Da quando i cittadini eleggono direttamente il sindaco, e cioè dal 1994, soltanto altre due donne (oltre lei), hanno tentato la scalata verso Palazzo Zanca
MESSINA – Antonella Russo sarà la candidata sindaca del centrosinistra alle prossime elezioni comunali del 24 e del 25 maggio. La decisione è stata presa nel pomeriggio del 6 marzo, dopo settimane di incontri, scontri e tensione interna alla coalizione. A spuntarla è stata poi la consigliera comunale, espressione del Pd.
I candidati del 2026
La campagna elettorale, a meno di sorprese, dovrebbe quindi vedere in corsa cinque protagonisti: l’uscente Federico Basile, Marcello Scurria per il centrodestra, Antonella Russo, appunto, per il centrosinistra, e i civici Gaetano Sciacca e Lillo Valvieri. Resta l’incognita Dafne Musolino. Quello della senatrice è il nome che Casa Riformista (e cioè Italia Viva) avrebbe voluto candidare. Con i giochi fatti nelle varie compagini, resta da capire se Musolino si schiererà al fianco di una coalizione o correrà da sola.
Russo la terza donna candidata dal 1994
Ma intanto c’è un dato. Antonella Russo è soltanto la terza donna ufficialmente candidata sindaca nella storia di Messina da quando sono i cittadini a votare direttamente per scegliere il primo cittadino. E cioè dal 1994. Allora furono ben 8 i candidati, ma nessuna donna: Francesco Providenti, Angelo Carmona, Giovanbattista Davoli, Francesco Pitrè, Calogero Centofanti, Orazio Miloro, Giovanni Mattia Di Vona, Giuseppe Luciano Tringali.
Dal 1998 al 2008 solo uomini candidati
Nella tornata elettorale del 1998, invece, sono stati Salvatore Leonardi, Francesco Providenti, Massimo Mollica, Antonino Ragusa, Giuseppe Luciano Tringali. Nel 2003, invece, il numero minore di candidati, appena 4, ma sempre tutti uomini: Giuseppe Buzzanca, Antonio Saitta, Antonino Ragusa, Lorenzo Reitano. Due anni più tardi, nel 2005, a correre verso Palazzo Zanca sono stati Francantonio Genovese, Luigi Ragno, Nunzio Romeo, Filippo Clementi, Vincenzo Alastra.
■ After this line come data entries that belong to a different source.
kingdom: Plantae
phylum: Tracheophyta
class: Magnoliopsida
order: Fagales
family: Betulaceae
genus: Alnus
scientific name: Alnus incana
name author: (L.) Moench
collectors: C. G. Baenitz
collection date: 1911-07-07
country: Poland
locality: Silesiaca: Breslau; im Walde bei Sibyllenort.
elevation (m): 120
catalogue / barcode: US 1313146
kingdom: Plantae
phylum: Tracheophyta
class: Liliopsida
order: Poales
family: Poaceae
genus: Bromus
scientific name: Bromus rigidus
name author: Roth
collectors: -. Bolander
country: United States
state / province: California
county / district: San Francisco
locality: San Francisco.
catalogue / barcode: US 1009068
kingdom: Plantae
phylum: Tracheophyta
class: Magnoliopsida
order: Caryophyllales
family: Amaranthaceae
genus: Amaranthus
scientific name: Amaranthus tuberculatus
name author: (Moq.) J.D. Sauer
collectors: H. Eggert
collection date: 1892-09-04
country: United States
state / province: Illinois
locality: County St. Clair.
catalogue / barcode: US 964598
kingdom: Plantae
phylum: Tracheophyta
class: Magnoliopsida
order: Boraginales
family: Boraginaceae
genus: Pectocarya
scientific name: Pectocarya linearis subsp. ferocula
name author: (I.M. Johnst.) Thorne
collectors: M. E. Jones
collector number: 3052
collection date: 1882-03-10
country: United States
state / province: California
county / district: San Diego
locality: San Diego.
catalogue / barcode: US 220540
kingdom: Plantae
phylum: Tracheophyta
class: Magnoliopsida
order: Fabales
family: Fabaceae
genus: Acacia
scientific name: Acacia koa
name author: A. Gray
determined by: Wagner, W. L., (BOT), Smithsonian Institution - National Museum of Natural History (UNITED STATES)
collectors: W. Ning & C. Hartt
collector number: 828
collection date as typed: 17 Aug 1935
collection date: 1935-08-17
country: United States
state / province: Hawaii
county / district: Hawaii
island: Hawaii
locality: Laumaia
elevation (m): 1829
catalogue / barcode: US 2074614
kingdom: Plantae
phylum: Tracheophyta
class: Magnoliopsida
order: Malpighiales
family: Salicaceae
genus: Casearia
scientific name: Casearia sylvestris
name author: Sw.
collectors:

Nel 2008, invece, Giuseppe Buzzanca, Francantonio Genovese, Fabio D’Amore, Rosario Ansaldo Patti, Rosario Visicaro, Filippo Clementi.
Maria Saija ed Emilia Barrile candidate nel 2013 e nel 2018
Bisogna aspettare il 2013 per avere la prima candidata donna della storia di Messina. Si tratta di Maria Saija, espressione di un Movimento 5 stelle ancora alle origini. Ha toccato il 2,87% personale (la lista il 2,53%) in una tornata elettorale che vide trionfare Renato Accorinti al ballottaggio contro Felice Calabrò. Gli altri candidati? Vincenzo Garofalo, Gianfranco Scoglio e Alessandro Tinaglia.
Cinque anni più tardi c’è stata un’altra donna, Emilia Barrile. La sua lista Leali prese il 4,22%, lei il 4,26% con circa 5mila voti. Sono le elezioni poi vinte da Cateno De Luca davanti a Placido Bramanti, Antonio Saitta, Renato Accorinti, Gaetano Sciacca, la stessa Barrile e Pippo Trischitta.
Solo uomini anche nel 2022
Nel 2022, invece, cinque uomini si sono sfidati per diventare sindaco. A spuntarla è stato Federico Basile, oggi ri-candidato, davanti a Maurizio Croce, Franco De Domenico, Gino Sturniolo e Salvatore Totaro. Nessuna donna, nonostante in diverse sembrassero a un passo dal poter essere candidate, tanto nella squadra di De Luca, quanto a sinistra e a destra. In totale, compresi quelli della prossima tornata elettorale, si parla di 51 candidati, di cui soltanto 3 donne. Messina non ha mai avuto sindache nella sua storia, pur avendo avuto donne in politica di grande caratura nel passato (remoto e recente), tra deputate, senatrici e sottosegretarie.
Nessuna donna commissario straordinario
Curiosità nella curiosità, anche i 5 commissari straordinari che Messina ha avuto nel corso di questi 32 anni sono stati tutti uomini: Bruno Sbordone dal dicembre 2003 al dicembre 2005, Gaspare Sinatra dall’ottobre 2007 al giugno 2008, Luigi Croce dal settembre 2012 al giugno 2013, Leonardo Santoro dal febbraio al giugno del 2022, e ora Piero Mattei, che si è insediato in questi giorni e porterà la città al voto di maggio.